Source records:
=-=-=-=-=
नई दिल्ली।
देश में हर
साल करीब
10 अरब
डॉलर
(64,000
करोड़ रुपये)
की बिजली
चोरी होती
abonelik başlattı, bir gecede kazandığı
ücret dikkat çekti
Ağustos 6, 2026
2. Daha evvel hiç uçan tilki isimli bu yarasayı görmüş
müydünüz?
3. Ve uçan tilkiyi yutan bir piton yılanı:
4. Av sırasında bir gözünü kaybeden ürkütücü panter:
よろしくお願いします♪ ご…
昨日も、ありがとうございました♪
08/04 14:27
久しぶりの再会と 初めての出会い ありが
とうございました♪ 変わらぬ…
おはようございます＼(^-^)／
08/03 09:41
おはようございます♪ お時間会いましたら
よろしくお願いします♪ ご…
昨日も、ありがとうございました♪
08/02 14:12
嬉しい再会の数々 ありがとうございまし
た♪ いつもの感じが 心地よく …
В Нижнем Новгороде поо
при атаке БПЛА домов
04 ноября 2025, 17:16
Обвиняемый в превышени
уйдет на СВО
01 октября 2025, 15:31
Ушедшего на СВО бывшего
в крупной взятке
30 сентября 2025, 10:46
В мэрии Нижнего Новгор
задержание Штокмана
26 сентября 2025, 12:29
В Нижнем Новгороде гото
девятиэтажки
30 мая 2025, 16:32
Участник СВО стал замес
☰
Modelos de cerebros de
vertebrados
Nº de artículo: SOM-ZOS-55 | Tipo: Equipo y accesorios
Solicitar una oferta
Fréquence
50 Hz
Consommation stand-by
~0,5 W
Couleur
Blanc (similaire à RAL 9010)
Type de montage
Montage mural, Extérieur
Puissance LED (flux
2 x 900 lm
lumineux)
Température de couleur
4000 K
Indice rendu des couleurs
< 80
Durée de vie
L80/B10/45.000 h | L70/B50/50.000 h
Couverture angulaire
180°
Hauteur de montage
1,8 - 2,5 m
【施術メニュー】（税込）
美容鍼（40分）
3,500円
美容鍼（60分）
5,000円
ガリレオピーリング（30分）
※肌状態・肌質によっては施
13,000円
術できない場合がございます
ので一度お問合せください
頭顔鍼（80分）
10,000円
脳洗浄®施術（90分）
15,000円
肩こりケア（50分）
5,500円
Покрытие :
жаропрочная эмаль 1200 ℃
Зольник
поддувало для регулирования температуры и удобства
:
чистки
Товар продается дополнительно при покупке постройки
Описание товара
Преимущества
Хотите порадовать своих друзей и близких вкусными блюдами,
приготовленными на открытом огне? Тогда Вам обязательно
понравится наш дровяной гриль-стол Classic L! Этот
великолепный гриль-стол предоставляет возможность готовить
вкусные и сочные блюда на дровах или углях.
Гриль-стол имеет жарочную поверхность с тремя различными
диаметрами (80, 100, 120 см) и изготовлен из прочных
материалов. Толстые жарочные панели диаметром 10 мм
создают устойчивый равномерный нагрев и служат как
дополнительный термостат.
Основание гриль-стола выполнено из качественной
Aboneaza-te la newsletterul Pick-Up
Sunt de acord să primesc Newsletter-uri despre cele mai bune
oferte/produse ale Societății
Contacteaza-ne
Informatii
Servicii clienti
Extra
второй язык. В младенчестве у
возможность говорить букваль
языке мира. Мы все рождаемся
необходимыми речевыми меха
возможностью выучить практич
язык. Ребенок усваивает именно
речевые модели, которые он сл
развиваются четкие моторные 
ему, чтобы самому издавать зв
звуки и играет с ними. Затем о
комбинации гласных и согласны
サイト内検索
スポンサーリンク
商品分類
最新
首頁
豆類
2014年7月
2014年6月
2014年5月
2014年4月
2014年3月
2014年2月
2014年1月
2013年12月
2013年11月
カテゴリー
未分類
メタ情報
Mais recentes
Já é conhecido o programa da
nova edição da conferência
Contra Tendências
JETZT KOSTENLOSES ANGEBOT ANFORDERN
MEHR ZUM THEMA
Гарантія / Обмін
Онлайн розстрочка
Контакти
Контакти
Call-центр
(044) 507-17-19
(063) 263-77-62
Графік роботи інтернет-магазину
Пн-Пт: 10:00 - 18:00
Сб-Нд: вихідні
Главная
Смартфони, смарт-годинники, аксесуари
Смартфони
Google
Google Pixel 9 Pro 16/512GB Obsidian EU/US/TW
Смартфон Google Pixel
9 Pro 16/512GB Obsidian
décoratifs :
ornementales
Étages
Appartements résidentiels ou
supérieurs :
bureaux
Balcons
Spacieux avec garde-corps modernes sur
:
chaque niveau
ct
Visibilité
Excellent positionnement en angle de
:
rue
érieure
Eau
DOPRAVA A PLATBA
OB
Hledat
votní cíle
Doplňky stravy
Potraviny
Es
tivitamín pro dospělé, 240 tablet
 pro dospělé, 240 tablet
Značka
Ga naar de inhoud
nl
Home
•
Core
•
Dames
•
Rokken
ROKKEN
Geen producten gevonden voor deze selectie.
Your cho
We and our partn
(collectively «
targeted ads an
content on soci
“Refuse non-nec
=-=-=-=-=
Set down each line exactly as it appears, starting at the top of the data and ending at the line containing "おはようございます＼(^-^)／", and include no other lines.

Written answer:
नई दिल्ली।
देश में हर
साल करीब
10 अरब
डॉलर
(64,000
करोड़ रुपये)
की बिजली
चोरी होती
abonelik başlattı, bir gecede kazandığı
ücret dikkat çekti
Ağustos 6, 2026
2. Daha evvel hiç uçan tilki isimli bu yarasayı görmüş
müydünüz?
3. Ve uçan tilkiyi yutan bir piton yılanı:
4. Av sırasında bir gözünü kaybeden ürkütücü panter:
よろしくお願いします♪ ご…
昨日も、ありがとうございました♪
08/04 14:27
久しぶりの再会と 初めての出会い ありが
とうございました♪ 変わらぬ…
おはようございます＼(^-^)／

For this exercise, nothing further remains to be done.